Fungicide seed treatment in North Carolina soybean production
As North Carolina growers shift to using earlier soybean planting dates as a mechanism to increase soybean yield, questions arise about the value of a fungicide seed treatment at earlier planting dates, said NC soybean specialist Rachel Vann.
There is a lot of data generated several years ago to indicate that fungicide seed treatments do not impact North Carolina soybean yield at late May or later planting dates; investigation into the value of fungicide seed treatments at earlier planting dates is merited, she said.
In 2019 and 2020, the Soybean Extension Program looked at the value of fungicidal seed treatments for protecting stand and yield across diverse North Carolina environments in small-plot research. When the small-plot data was combined over years, maturity groups and fungicidal seed treatments, there was often a significant protection of both stand and yield at planting dates earlier than mid-May.
In 2020 and 2021, the soybean On Farm Trials (OFT) across the state focused on fungicide seed treatments. There was a significant protection of stand detected at many sites and significant protection of yield when you combined over the sites. Results from the OFT program in 2020 and 2021 can be found at https://bit.ly/36nmUNS.
Our current recommendation is for use of a fungicide seed treatment to protect stand and yield in soybean planting dates prior to mid-May, Vann said. Both the small-plot data and the OFT data from the past several years drives this current recommendation.
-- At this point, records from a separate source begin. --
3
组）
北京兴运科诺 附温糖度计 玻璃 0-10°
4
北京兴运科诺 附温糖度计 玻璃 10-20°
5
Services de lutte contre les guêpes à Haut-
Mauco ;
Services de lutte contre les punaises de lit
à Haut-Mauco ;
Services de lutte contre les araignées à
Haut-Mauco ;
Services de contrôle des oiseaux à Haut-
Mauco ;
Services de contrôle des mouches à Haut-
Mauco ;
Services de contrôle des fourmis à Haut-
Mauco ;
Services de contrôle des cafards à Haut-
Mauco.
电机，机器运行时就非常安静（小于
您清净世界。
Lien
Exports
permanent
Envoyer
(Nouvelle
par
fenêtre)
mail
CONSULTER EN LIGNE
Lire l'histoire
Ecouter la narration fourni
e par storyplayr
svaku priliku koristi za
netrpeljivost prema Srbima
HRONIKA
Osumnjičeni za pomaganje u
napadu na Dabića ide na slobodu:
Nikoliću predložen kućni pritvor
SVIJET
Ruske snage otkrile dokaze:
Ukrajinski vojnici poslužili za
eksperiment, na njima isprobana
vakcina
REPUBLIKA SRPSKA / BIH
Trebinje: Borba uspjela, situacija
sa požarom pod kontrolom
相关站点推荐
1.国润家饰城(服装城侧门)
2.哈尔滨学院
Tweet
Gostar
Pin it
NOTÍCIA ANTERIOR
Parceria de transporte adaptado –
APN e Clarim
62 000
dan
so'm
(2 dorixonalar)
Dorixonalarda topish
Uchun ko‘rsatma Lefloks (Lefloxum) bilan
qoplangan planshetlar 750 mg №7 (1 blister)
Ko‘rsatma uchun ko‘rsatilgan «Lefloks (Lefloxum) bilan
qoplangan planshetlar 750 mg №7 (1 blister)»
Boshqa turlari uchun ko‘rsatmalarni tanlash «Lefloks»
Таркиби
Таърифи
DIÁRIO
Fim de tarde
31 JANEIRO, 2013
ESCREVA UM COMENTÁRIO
Stay on top of yield-robbing soybean cyst nematode
Nematodes are microscopic roundworms that live in the soil and feed on plant roots. According to Jeremiah Mullock, BASF product manager, seed treatment, soybean cyst nematode (SCN) is present in nearly all soybean geographies and is the leading cause of soybean yield loss in North America. In a 2020 study conducted by The SCN Coalition, soybean growers reported they perceive SCN reduces yield by 5.1 bushels per acre.
Soybean cyst nematodes enter plant roots and establish feeding sites that steal resources from the plant, leading to yield loss:
• Wounds created by feeding can cause cell death and weaken the plant.
• Damage increases as nematodes develop into adults and approach the reproductive stage.
• Cysts containing hundreds of eggs are formed after mating, leading to an explosion in the number of nematodes.
This underground cycle can be repeated three to six times during a single growing season and can wreak havoc for growers.
SCN symptoms are highly variable. They can range from none (no visible evidence of plant injury) to plant death in certain areas of the field. Here are some recommendations for creating a management plan to combat this pest.
First, take soil samples. If SCN is present in your fields, you’ll need to take immediate action. There is no easy fix for SCN. After you’ve tested your soil and know your SCN numbers, be sure to rotate resistant varieties and rotate to non-host crops. It’s also time to consider an effective seed treatment, Mullock said.
The BASF product manager said ILEVO seed treatment delivers direct mortality across all stages of nematode life cycle to prevent development and provides increased yield potentials by protection from nematode feeding and limits the impact of reproduction.
Sudden death syndrome (SDS) and SCN is estimated to be high, with at least 80% of SDS acres also impacted by SCN in the United States. SDS symptoms can be more severe under SCN pressure. While nematode damage increases in hot, dry conditions, SDS thrives in cool, wet conditions. ILEVO seed treatment protects against both, no matter the weather conditions, Mullock said.
Barber honored as soybean researcher of the year
If not for a text from a colleague, Tom Barber might not have been on hand to receive his honor as Soybean Researcher of the Year from the Conservation Systems Conferences. Barber is an Extension weed scientist for the University of Arkansas System Division of Agriculture.
A large portion of Barber’s applied research in soybean revolves around managing pigweed.
“We discovered PPO resistance several years ago and have been working on a way to manage that in soybean,” he said. “And now we’ve identified glufosinate and dicamba resistance in some pigweed populations from northeast Arkansas, which will be a main focus for the program moving forward.
“In the last three years, we’ve been fortunate to work with several new technologies, one of which is the Redekop Seed Destructor as a means to destroy pigweed escapes at harvest and prevent future generations,” Barber said. “The Redekop seed destructor will be a game changer in the fight against resistant pigweed.”
Bob Scott, who worked alongside Barber as a weed scientist before becoming director of the Cooperative Extension Service, wrote the nomination.
“It is good to see Dr. Barber get recognition for his work in soybean,” Scott said. “Although he is more known as a cotton guy, he has worked very hard on issues over the year in soybean as well.”
Vic Ford, associate director-agriculture and natural resources for the Cooperative Extension Service, called Barber “a leader in his research and Extension programs. He is not an overnight success but a product of hard work and long hours to discover and disseminate timely results to Arkansas farmers,” Ford said. “Faculty like Tom support their support staff and program from grants and gifts. Dr. Barber’s program is one of the top in the country and that support demonstrates the value of the program.”